El toque de queda se extiende hasta las 6.00, pero a esa hora, en un domingo por la mañana de octubre y pandemia, sigue siendo de noche a todos los efectos. Madrid descansa una hora extra por el fin del horario de verano y los bares no abren todavía para desayunar. Junto a la puerta del museo Reina Sofía duermen seis personas, con distancia de seguridad, que en sentido amplio podrían ser considerados convivientes, como los dos que roncan en la plaza de Antón Martín sin que los distraiga el traqueteo del metro, que ya ha empezado a circular. Para quien no tiene techo el toque de queda no cambia demasiado. Un panadero de la calle Atocha tiene una luz encendida en el puesto, pero la verja sigue echada. Más adelante, en la calle de la Cruz, se acumulan coches de Policía, tanto nacional como municipal: un bar de copas tenía gente dentro cuando no debía y lo están registrando. Ya son las 6.30.
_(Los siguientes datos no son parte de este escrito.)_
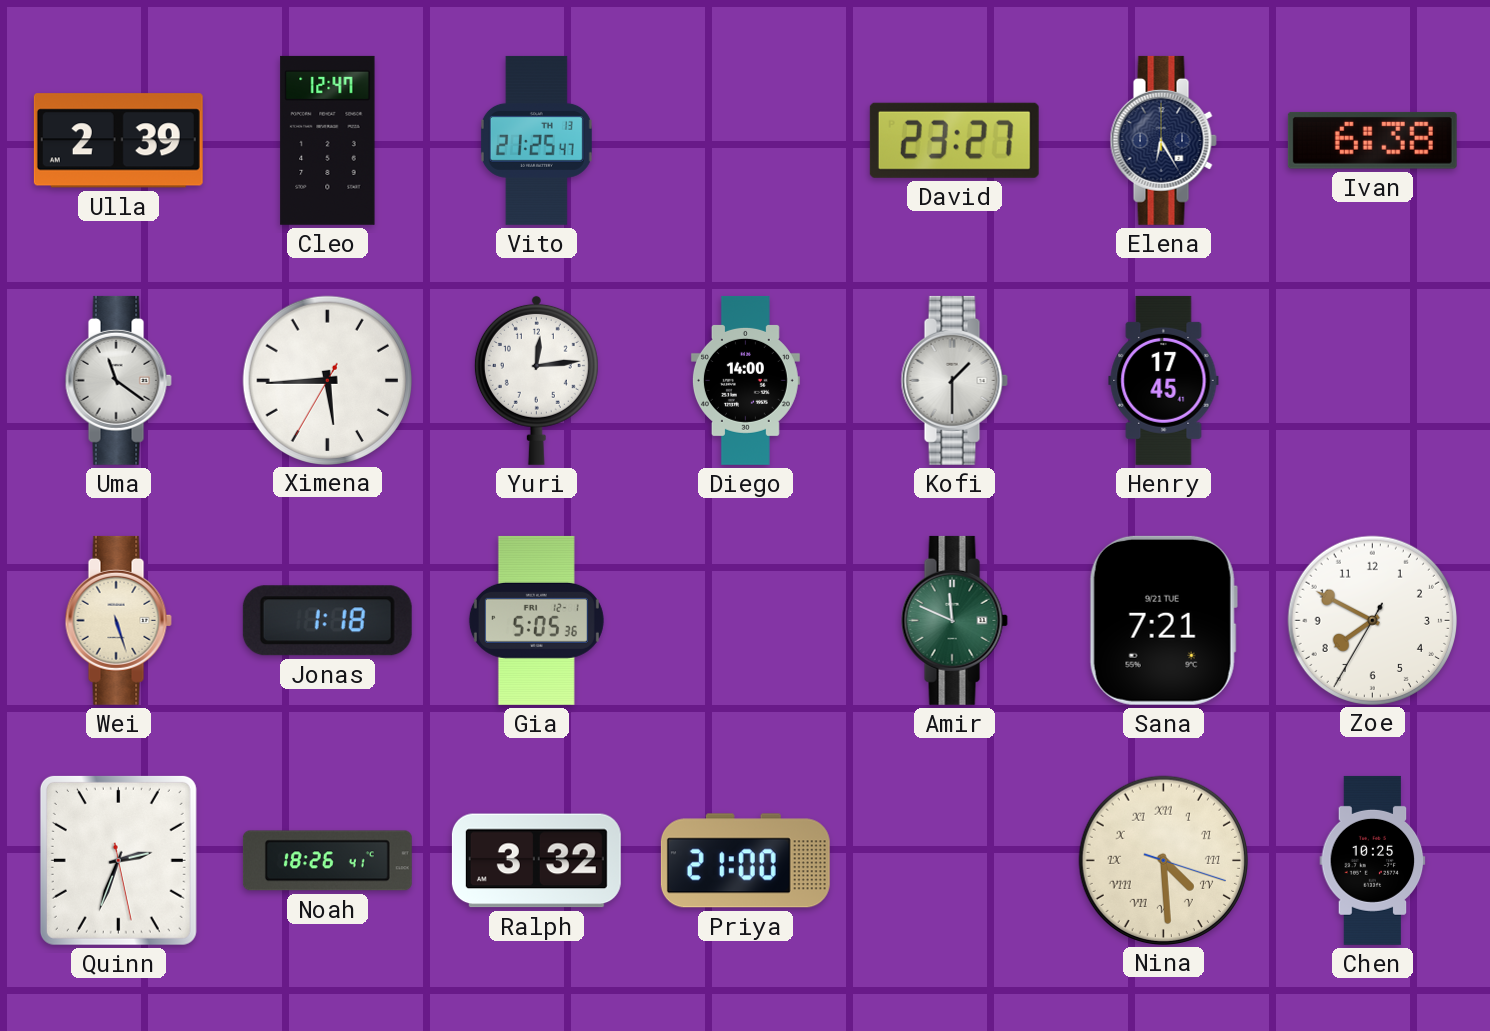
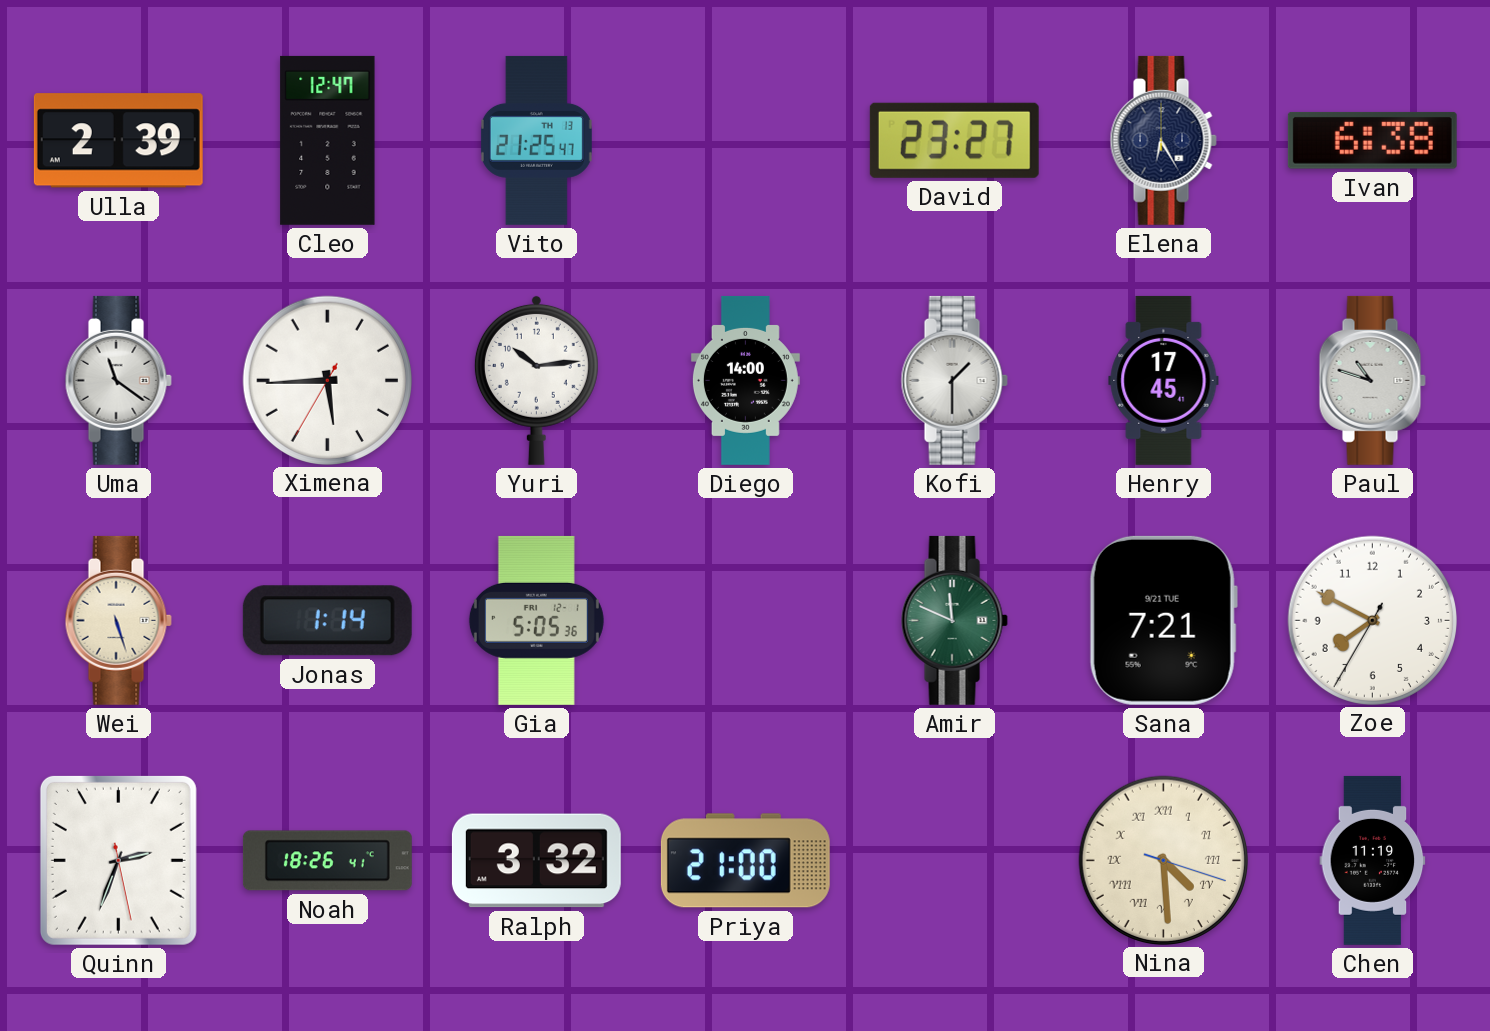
Yuri: 12:14 -> 10:14
Paul: none -> 10:48
Jonas: 1:18 -> 1:14
Chen: 10:25 -> 11:19
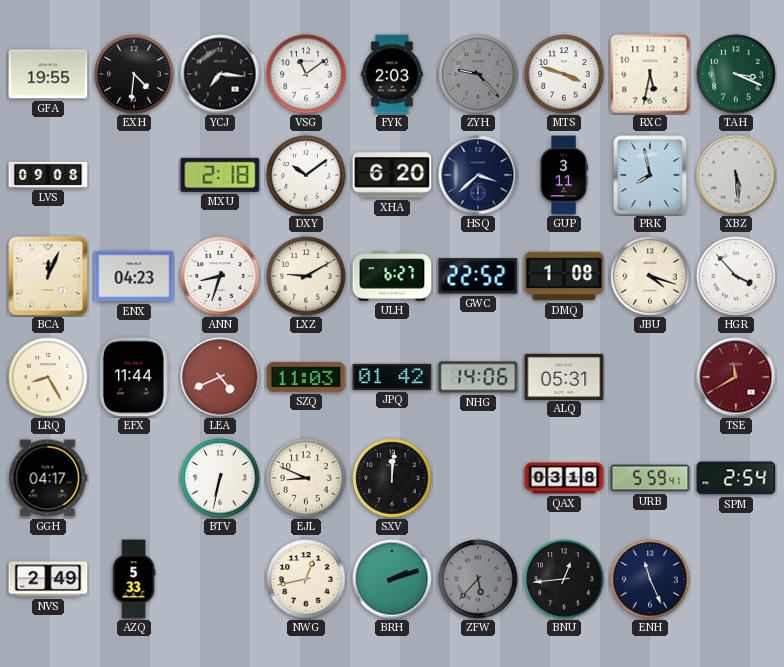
Por Sol, desierto, aparece un Toyota negro del que se asoma el conductor: “¿No estarás pidiendo un Cabify?”, pregunta, sin perder la sonrisa ante la negativa. “Está flojilla la cosa, claro, a ver si ahora”, se despide. Por la Carrera de San Jerónimo bajan seis ciclistas con sus mochilas cúbicas: vuelven los repartidores de comida tras apenas unas horas de descanso. Todo sigue en calma y ya a las 7.00, de regreso a Atocha, los camareros del veterano bar El Brillante empiezan a sacar las mesas. “Hasta y media no abrimos, así que el toque de queda no lo hemos notado”. Un rato después, amanece por fin.